Part 3 of: A Conversation with Nicole Murphy, author of the Dream of Asarlai Trilogy.

Nicole Murphy – Photo by Cat Sparks

Did you have your own personal ‘darkest hour’ in the process of getting your novels written and published (for example, a moment you thought it would never happen), and how did you get through it to achieve success?


Oh boy, did I 🙂 It started around 2005/2006 – I’d not sold any short stories for a while, the novels were get knockbacks and I had started to get into editing, which I loved. I also moved from part-time to full-time journalism. 
 
All these things said to me that maybe writing fiction wasn’t what I was meant to do.

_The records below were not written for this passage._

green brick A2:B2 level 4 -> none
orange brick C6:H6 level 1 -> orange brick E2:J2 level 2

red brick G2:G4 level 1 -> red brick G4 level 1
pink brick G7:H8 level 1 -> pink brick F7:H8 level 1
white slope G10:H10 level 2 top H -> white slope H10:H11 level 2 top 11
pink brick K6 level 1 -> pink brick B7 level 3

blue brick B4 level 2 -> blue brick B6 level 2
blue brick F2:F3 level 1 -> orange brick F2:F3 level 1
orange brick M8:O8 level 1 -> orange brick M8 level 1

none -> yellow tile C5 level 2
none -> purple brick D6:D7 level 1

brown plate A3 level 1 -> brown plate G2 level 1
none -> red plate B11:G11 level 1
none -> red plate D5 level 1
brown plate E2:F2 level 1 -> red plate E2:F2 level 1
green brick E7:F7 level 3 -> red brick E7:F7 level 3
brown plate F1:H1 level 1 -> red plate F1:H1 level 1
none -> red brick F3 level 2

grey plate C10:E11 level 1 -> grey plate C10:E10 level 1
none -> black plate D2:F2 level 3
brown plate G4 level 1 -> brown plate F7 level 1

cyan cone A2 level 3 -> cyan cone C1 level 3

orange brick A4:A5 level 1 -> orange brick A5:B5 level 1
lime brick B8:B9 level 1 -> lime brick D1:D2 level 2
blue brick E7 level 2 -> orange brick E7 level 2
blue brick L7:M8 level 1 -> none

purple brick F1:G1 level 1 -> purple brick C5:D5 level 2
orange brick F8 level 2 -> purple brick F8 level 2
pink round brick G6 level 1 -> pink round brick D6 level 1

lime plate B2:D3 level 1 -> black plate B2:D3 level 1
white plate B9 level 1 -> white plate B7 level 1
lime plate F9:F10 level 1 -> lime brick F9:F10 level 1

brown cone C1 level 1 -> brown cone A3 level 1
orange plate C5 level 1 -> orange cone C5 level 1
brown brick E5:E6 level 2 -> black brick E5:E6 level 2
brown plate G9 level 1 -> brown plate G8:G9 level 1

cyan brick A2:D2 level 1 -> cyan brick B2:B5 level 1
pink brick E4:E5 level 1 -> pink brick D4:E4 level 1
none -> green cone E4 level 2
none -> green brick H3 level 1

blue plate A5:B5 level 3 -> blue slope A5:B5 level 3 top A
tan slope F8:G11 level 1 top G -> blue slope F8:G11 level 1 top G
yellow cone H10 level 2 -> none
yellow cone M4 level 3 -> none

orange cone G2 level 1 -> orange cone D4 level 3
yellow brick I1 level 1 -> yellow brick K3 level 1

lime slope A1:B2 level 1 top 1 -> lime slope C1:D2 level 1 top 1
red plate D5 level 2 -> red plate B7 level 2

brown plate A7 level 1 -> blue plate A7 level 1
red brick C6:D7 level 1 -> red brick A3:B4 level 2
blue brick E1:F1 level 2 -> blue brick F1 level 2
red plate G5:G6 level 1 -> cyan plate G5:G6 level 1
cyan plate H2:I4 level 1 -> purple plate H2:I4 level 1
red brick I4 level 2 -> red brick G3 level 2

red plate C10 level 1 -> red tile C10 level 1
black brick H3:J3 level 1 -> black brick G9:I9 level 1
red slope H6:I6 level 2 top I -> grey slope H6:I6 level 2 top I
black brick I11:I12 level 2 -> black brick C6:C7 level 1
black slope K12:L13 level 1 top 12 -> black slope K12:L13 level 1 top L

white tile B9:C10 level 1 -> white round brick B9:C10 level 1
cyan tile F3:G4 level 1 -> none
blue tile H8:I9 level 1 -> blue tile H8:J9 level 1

Journalism was relatively fun and easy. Editing was fun and I loved working with writers and helping them get their best work across. Maybe this was where my energies lay.

But the dream of having my own book wouldn’t go away. I’d first decided I wanted to be a writer when I was 11 years old and despite the years of not really trying, it was a part of me. The move back to writing actually started when Cat Sparks posted a blog on regrets, mulling over it all as she worked her way into a new decade alive. 
 
It fired me up – I was a year and a half away from turning 40, and I thought I’d hate to reach that milestone and have regrets. So I made a list of things I wanted to do before I turned 40 and started working on it. 
 
With the idea of no regrets on my mind, I had a sudden realisation that I needed to re-focus on my dream of being a published novellist. I had a vision of myself on my deathbed and I just knew that I’d be devastated if I got to that point and thought ‘Maybe if I’d tried harder…’ 

The rest is described in my answer to the previous question. I look back on that time now and I don’t regret it. I learned a lot from my time editing and being a journalist (and editing is something I hope to get back to) and it made me the writer I am today. 

The important thing is to recognise what you dream is, and then do what you can to make it happen. Recognise that it might not – my aim was just to give it all I had, so that at the end I couldn’t blame myself for not being published. 
 
So give it all you got, and know that that in itself is an incredible achievement.